Locate the line containing "index pip: (87, 106)" in the data below. Reproduce it and every following line up to the end, exactly as given.
==*==
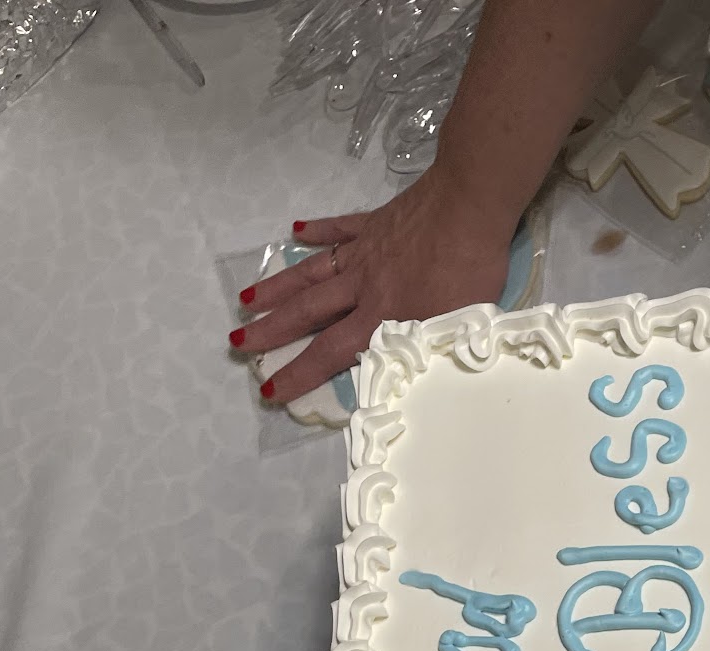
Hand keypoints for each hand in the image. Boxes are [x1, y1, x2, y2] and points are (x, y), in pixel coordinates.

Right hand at [230, 170, 512, 405]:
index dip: (299, 373)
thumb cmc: (471, 269)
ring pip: (312, 272)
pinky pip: (339, 229)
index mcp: (382, 316)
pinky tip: (294, 231)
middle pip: (308, 312)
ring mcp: (365, 250)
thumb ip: (423, 348)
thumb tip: (406, 374)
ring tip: (247, 300)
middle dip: (271, 332)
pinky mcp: (375, 222)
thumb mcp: (453, 325)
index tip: (270, 389)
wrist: (470, 202)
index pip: (331, 353)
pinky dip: (316, 231)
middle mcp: (363, 285)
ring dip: (278, 287)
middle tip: (238, 344)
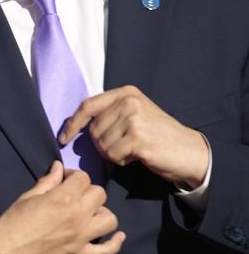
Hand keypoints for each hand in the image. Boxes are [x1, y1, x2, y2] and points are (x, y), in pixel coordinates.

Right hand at [0, 161, 123, 253]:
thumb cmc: (11, 224)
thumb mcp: (27, 198)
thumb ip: (47, 182)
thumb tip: (59, 167)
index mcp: (62, 198)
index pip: (83, 178)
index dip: (74, 176)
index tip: (65, 181)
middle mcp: (77, 216)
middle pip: (99, 194)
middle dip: (87, 191)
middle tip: (74, 197)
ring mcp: (82, 237)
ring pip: (110, 219)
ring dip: (101, 213)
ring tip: (88, 215)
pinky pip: (107, 250)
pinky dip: (115, 242)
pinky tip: (116, 235)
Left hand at [59, 85, 209, 188]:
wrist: (190, 151)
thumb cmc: (157, 135)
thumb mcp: (134, 114)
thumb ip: (109, 113)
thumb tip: (74, 125)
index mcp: (126, 93)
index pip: (87, 106)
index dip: (72, 124)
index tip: (63, 138)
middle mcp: (129, 101)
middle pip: (93, 130)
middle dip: (103, 144)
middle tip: (125, 145)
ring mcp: (134, 118)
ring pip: (102, 145)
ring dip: (114, 153)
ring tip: (134, 149)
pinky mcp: (138, 138)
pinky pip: (113, 155)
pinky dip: (122, 161)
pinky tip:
==*==
- [Written solution]:
index pip: (87, 106)
index dip: (72, 124)
index tip: (63, 138)
middle mcp: (129, 101)
middle pip: (93, 130)
middle dip: (103, 144)
middle tip: (125, 145)
ring mcp: (134, 118)
ring pip: (102, 145)
ring dip: (114, 153)
ring tip: (134, 149)
pinky mcp: (138, 138)
pinky pip: (113, 155)
pinky dip: (122, 161)
pinky tip:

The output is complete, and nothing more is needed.